Bush and McCain walk together toward Air Force one
Kevin Lamarque  /  Reuters
McCain is up for re-election in Arizona, and needs every Republican vote he can get. Joining the president on campaign trips like this one on Aug. 11 to New Mexico and his home state can help.
By
msnbc.com contributor
updated 8/23/2004 6:22:44 PM ET 2004-08-23T22:22:44

Sen. John McCain's aides told me that he was on a trip to Latvia, Ukraine and Norway when the latest battle in The War over the War over the War erupted. From their point of view, it wasn't a bad thing that the boss was away. For by trying to keep the peace — to keep the war in Vietnam from being refought yet again — the senator from Arizona risks getting pinned down in a crossfire during this vicious season. By the time he gets back things may have settled down a bit, though I doubt it. This is getting ugly.

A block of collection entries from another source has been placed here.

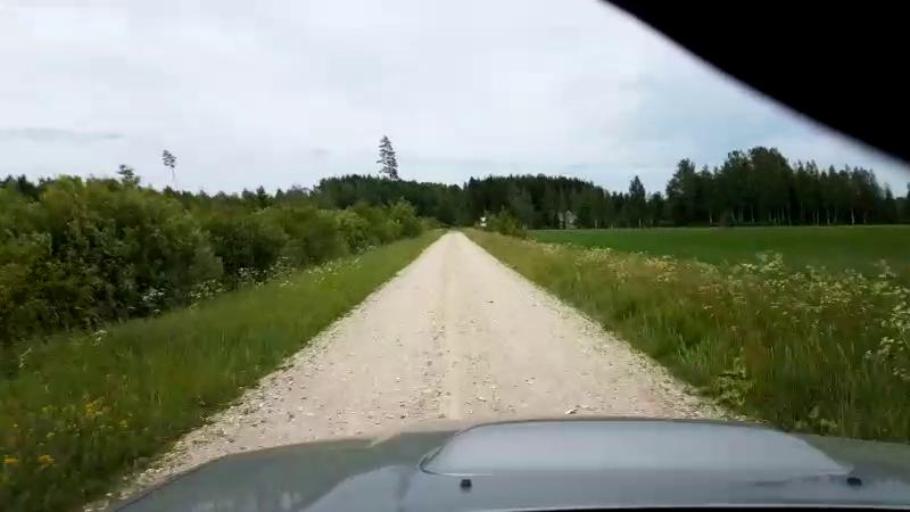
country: EE
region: Paernumaa
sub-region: Sindi linn
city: Sindi
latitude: 58.5234
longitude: 24.6259
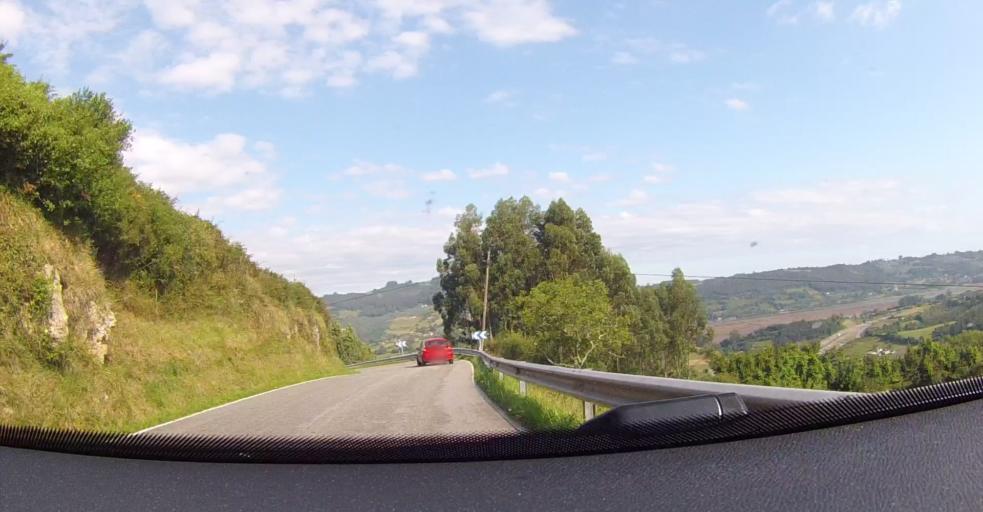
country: ES
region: Asturias
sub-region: Province of Asturias
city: Villaviciosa
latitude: 43.4863
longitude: -5.4142
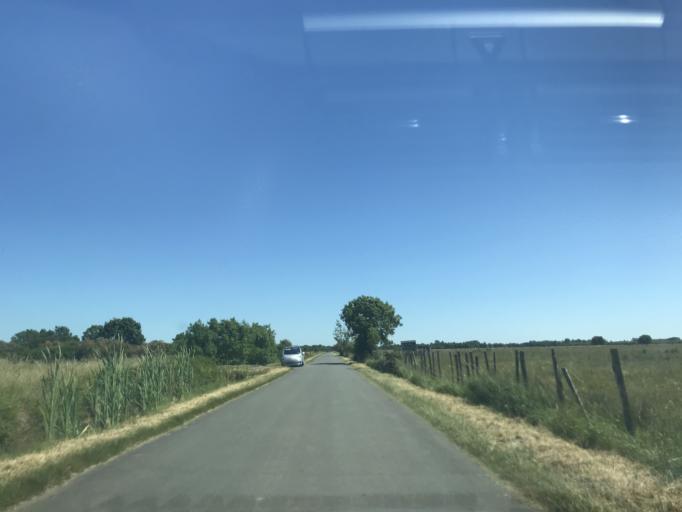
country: FR
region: Poitou-Charentes
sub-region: Departement de la Charente-Maritime
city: Mortagne-sur-Gironde
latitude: 45.4475
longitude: -0.7606
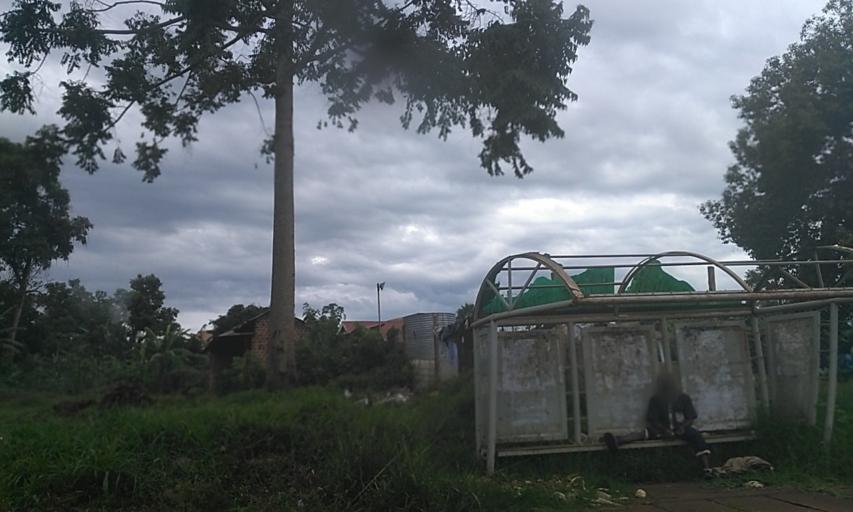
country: UG
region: Central Region
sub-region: Wakiso District
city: Bweyogerere
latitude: 0.3933
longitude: 32.6622
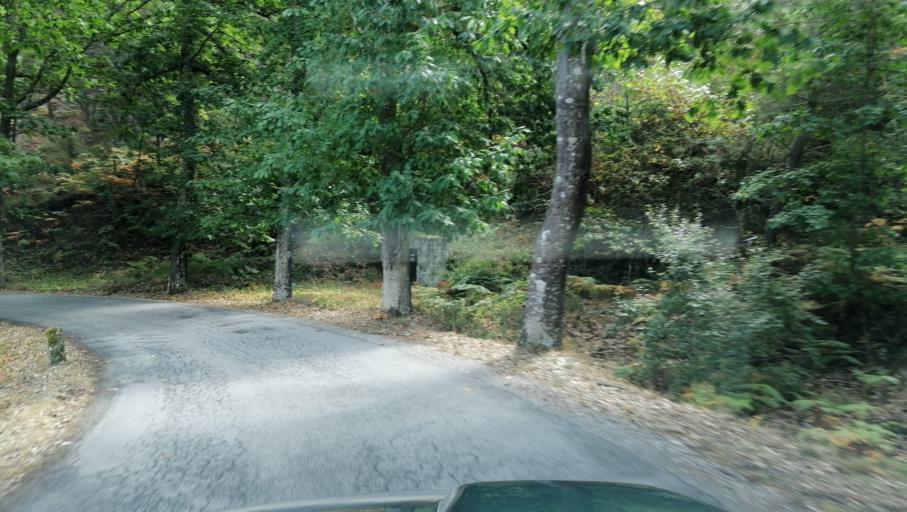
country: PT
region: Vila Real
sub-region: Vila Pouca de Aguiar
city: Vila Pouca de Aguiar
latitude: 41.5314
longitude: -7.5967
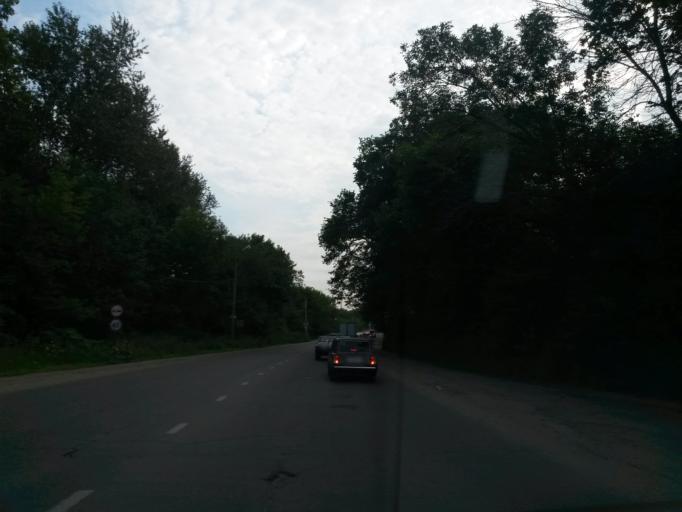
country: RU
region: Jaroslavl
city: Yaroslavl
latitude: 57.6118
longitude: 39.8391
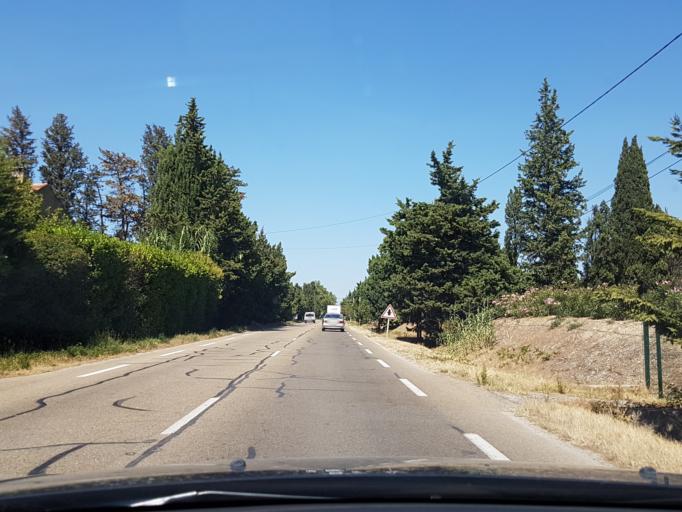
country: FR
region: Provence-Alpes-Cote d'Azur
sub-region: Departement des Bouches-du-Rhone
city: Chateaurenard
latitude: 43.8726
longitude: 4.8355
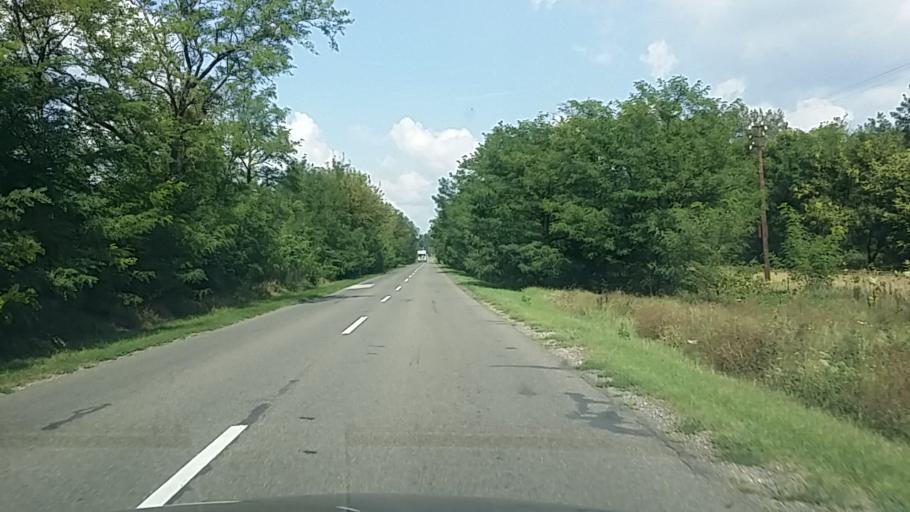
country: HU
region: Bacs-Kiskun
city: Lakitelek
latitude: 46.8535
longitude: 19.9805
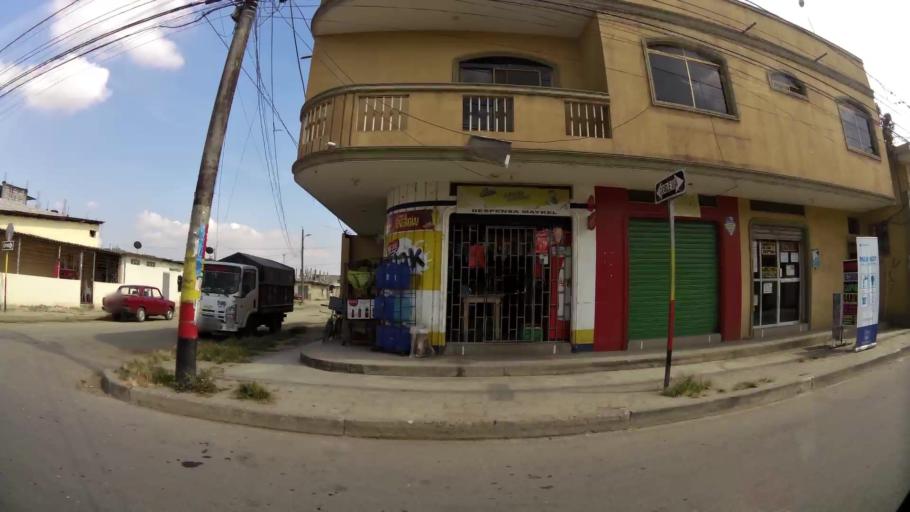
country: EC
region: Guayas
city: Eloy Alfaro
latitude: -2.1723
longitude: -79.8284
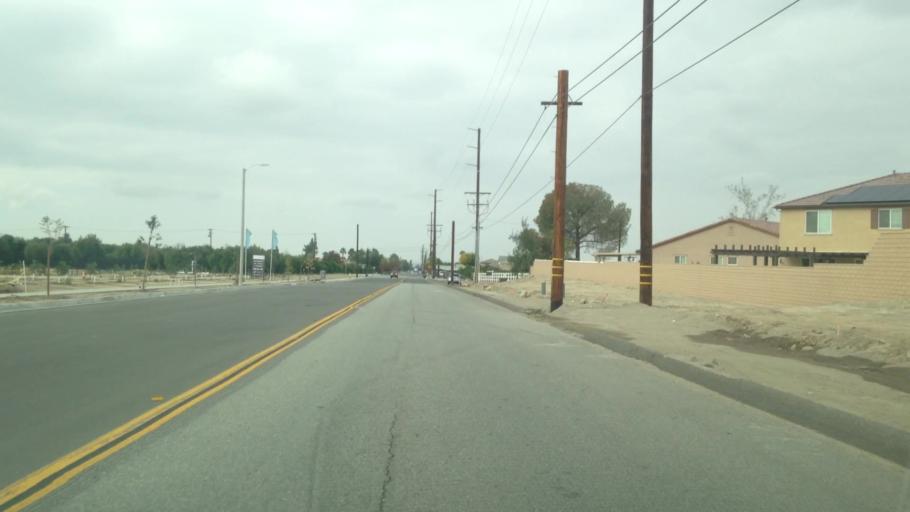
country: US
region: California
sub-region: San Bernardino County
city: Mentone
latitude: 34.0773
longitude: -117.1526
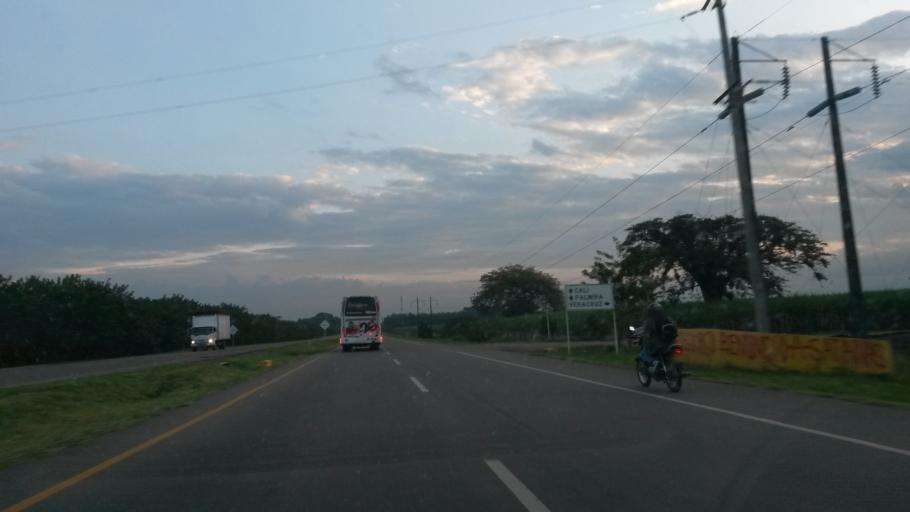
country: CO
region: Cauca
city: Caloto
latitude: 3.1050
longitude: -76.4682
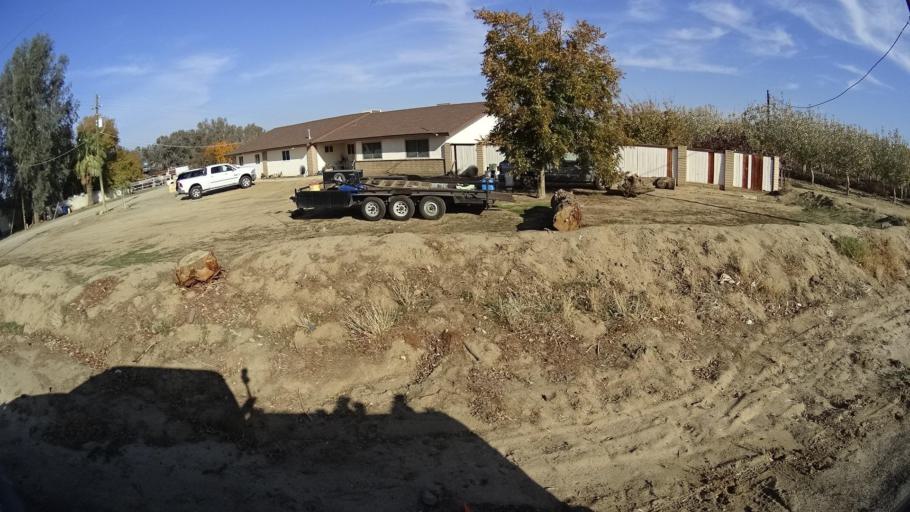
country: US
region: California
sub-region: Kern County
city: Lamont
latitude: 35.3253
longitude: -118.9099
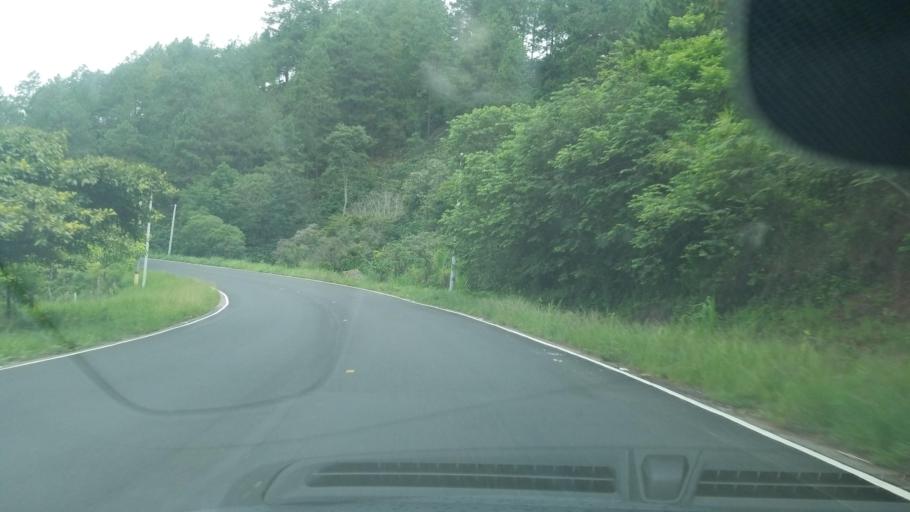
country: HN
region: Ocotepeque
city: Sinuapa
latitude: 14.4562
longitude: -89.1453
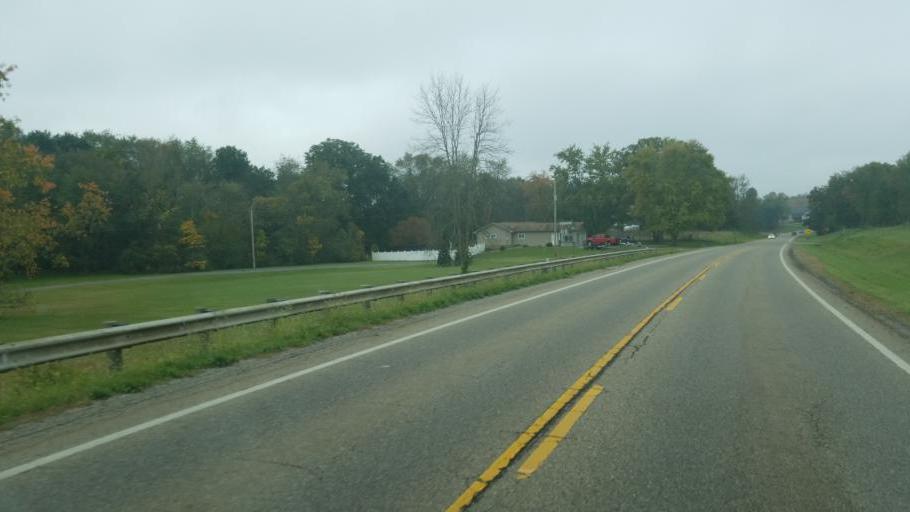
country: US
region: Ohio
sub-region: Carroll County
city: Lake Mohawk
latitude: 40.6470
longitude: -81.3076
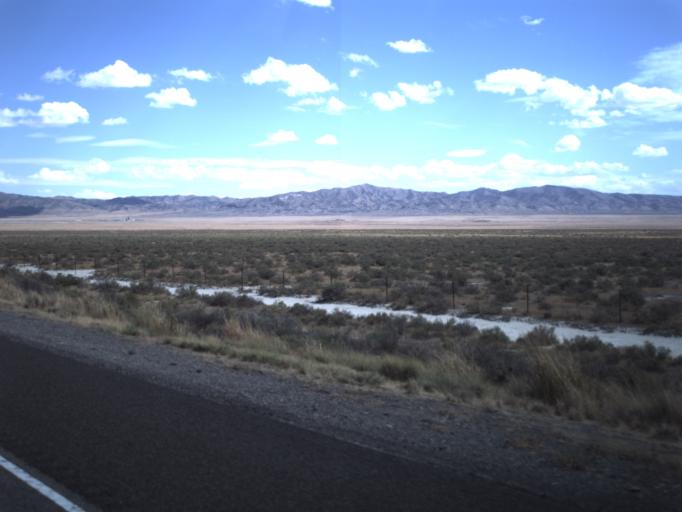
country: US
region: Utah
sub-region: Tooele County
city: Grantsville
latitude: 40.7397
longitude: -113.0840
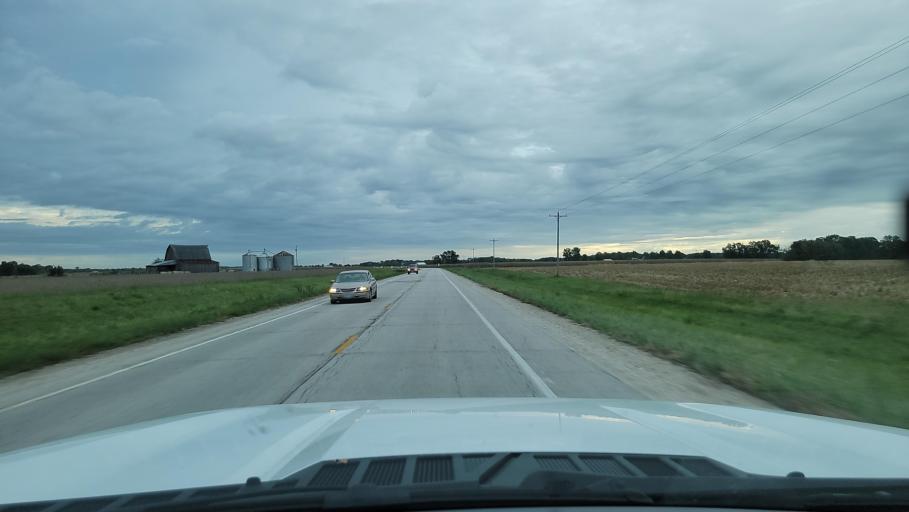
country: US
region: Illinois
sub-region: Schuyler County
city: Rushville
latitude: 40.0951
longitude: -90.6034
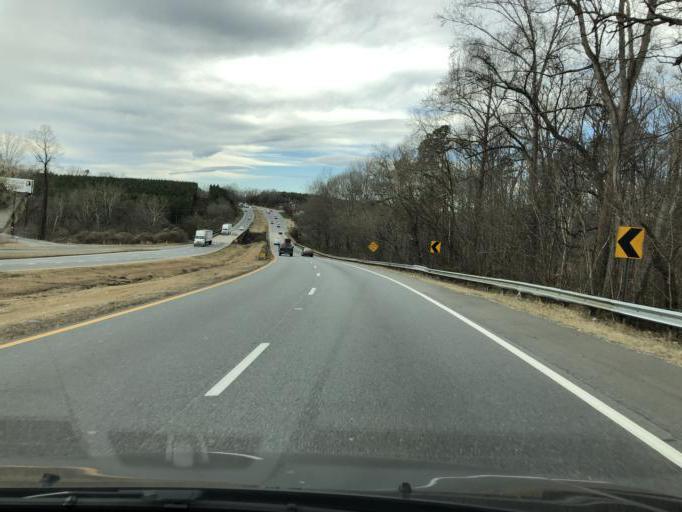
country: US
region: North Carolina
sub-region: Cleveland County
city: Shelby
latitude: 35.2944
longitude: -81.5682
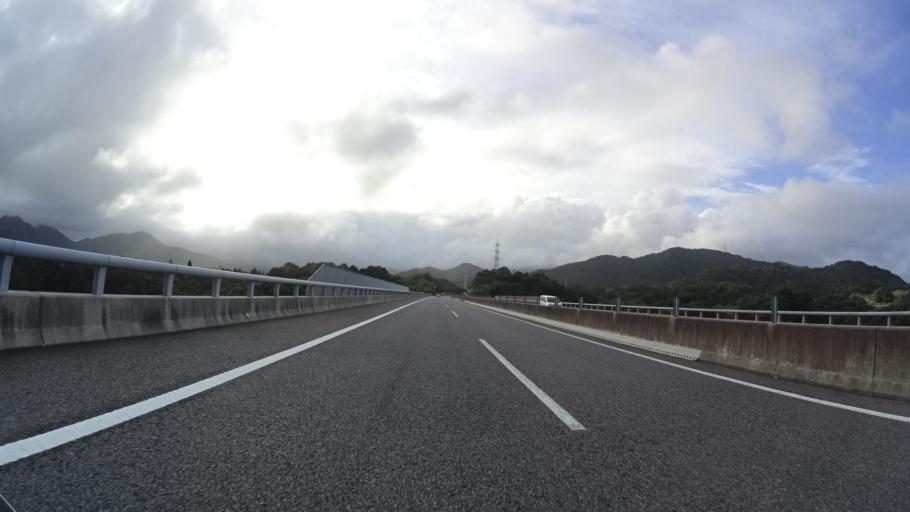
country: JP
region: Mie
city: Kameyama
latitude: 34.9050
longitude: 136.4370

I went on vacation the other week and am back to see my beat (national politics) at least temporarily consumed by events that took place more than three decades ago. It's weird. In the late ’60s and early ’70s, American society was torn apart by the political war over the Vietnam War. Now there's a third war, over who was right or wrong back then, and over who has the moral authority to speak on the topic to begin with.

The questions were and are: Who has the right to speak for and to the American fighting man and woman? Who has the right stuff — neither war hawk nor pacifist — to be trusted to wisely deploy our military might?

Whether or not the presidential candidate himself served in the military didn't used to be relevant to these questions. In one way or another, almost everyone served. That was the way of the world. But among Baby Boomers, and those who are following them, a record of military service is more the exception than the rule — and so the story of whether you "went," and what you did when you were there, is of greater weight.

Kerry made his own war story the central metaphor of the Democratic convention and of his campaign. Remember his salute at the start of his acceptance speech? Remember the parade of Swift Boat vets who support him? Remember the Spielbergian movie showing the bullets dancing across the waters of the Mekong Delta? The party platform said little new or startling, and Kerry spent next to no time in his speech talking about his 19-year career in the Senate. It was all about him, and the implicit argument that even though he is not now commander-in-chief, he is more qualified for the job than the not-always-present-and-accounted-for Texas Air National Guardsman who has had the conn in the White House for nearly four years.

Which was all the excuse the attack dogs — and, by the weekend, former Sen. Bob Dole — needed. McCain condemned the first ad aired by "Swift Boat Veterans for Truth," calling it dishonest and dishonorable and calling on President Bush to condemn it, which Bush did on Monday — sort of. But McCain doesn't want to get crosswise with the president for several reasons. McCain is up for re-election in Arizona and needs every Republican vote he can get. McCain generally backs the president's approach to the war on terrorism in general and the war in Iraq in particular. McCain still may want to run for the GOP nomination again, and he needs to be seen doing his duty by the party and its incumbent president.


But while McCain is away, he is becoming a bigger player in the controversy. First, Democrats are citing his experiences in the 2000 GOP nomination race as evidence that Bush has a habit of attacking the military bona fides of his foes — in McCain's case, whether the senator had somehow abandoned the needs of veterans here at home. McCain was outraged by the accusation, raised in the South Carolina primary, and demanded that Bush denounce the effort by what were described as an "independent" veterans group there. Bush never did so. What Bush did to McCain, Bush has been doing to Kerry, the Democrats alleged.

Having spoken up once before, will McCain agree with the Democrats on that point?

And now the Swift Boat boys are back, this time with an ad focusing on Kerry's record as an antiwar activist after his return, especially his (still) controversial accusation before the Senate Foreign Relations Committee in 1971 that Americans in Vietnam had committed atrocities and war crimes there. Many vets loathe Kerry for those statements. 

Having spoken up once before, will McCain condemn this second ad? I'm told that McCain will  stick to his basic formulation — that he doesn't want to "reopen the wounds of Vietnam." But they are already open and won't heal until the Boomers fade from the scene.